SUBSCRIPTION PARTICPATION AGREEMENT
CWF Enterprises LLC dba Capwell Services (“Master Subscriber”) has entered into an agreement with United Franchise Group (“UFG”) to offer to UFG Franchisees participation in a license which Master Subscriber has obtained from ZoomInfo Technologies, LLC for access to and use of the ZoomInfo online platform available at www.zoominfo.com (the “ZoomInfo Platform”). The undersigned UFG Franchisee (”Subscriber”) hereby agrees to participate in the license offered by Master Subscriber to the ZoomInfo Platform according to the terms and conditions as set forth in this Subscription Participation Agreement (“Agreement”).
- TERM- 10/26/2025 to January 31, 2026 (“Term”).
- SUBSCRIPTION FEE-Subscriber agrees to pay the following Subscription Fee:
4 Monthly Payments- If Subscriber elects to pay monthly for the license, the Subscription Fee is $699.00 per month [3% additional monthly service fee for credit cards/no fee for ACH.]

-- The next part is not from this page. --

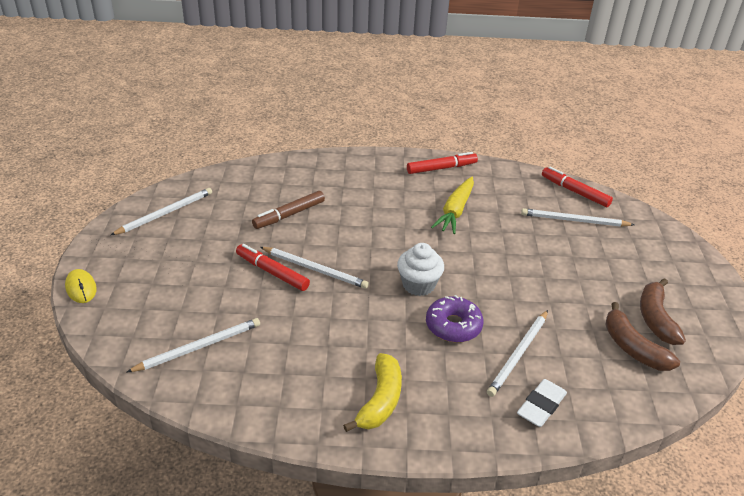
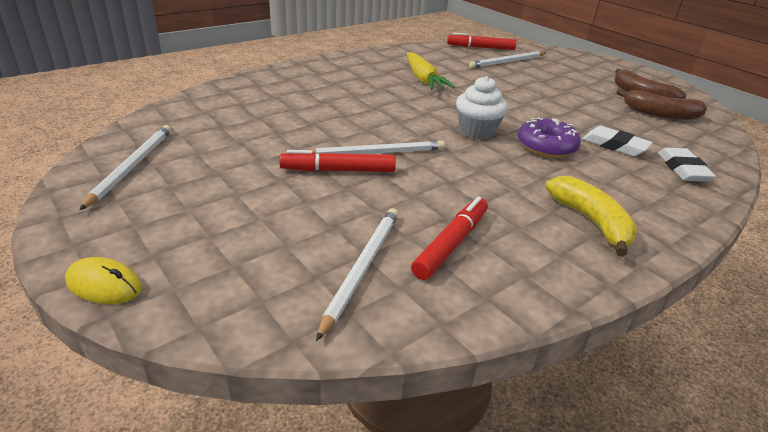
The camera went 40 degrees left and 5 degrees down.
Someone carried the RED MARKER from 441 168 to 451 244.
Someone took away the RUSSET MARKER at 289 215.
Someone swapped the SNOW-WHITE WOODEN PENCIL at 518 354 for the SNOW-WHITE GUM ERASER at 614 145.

- USAGE LIMITS- Each Subscriber is subject to the following usage limits:
-Intent Data: 6 global topics included
-Maximum export of 1000 records per month
-Maximum views of 2000 records per month
-North American Data Passport
-Standard Support
- CANCELLATION POLICY- Monthly Subscribers may cancel their subscription at any period of the Term upon payment of a cancellation fee equal to 50% of the remaining balance due for the Term.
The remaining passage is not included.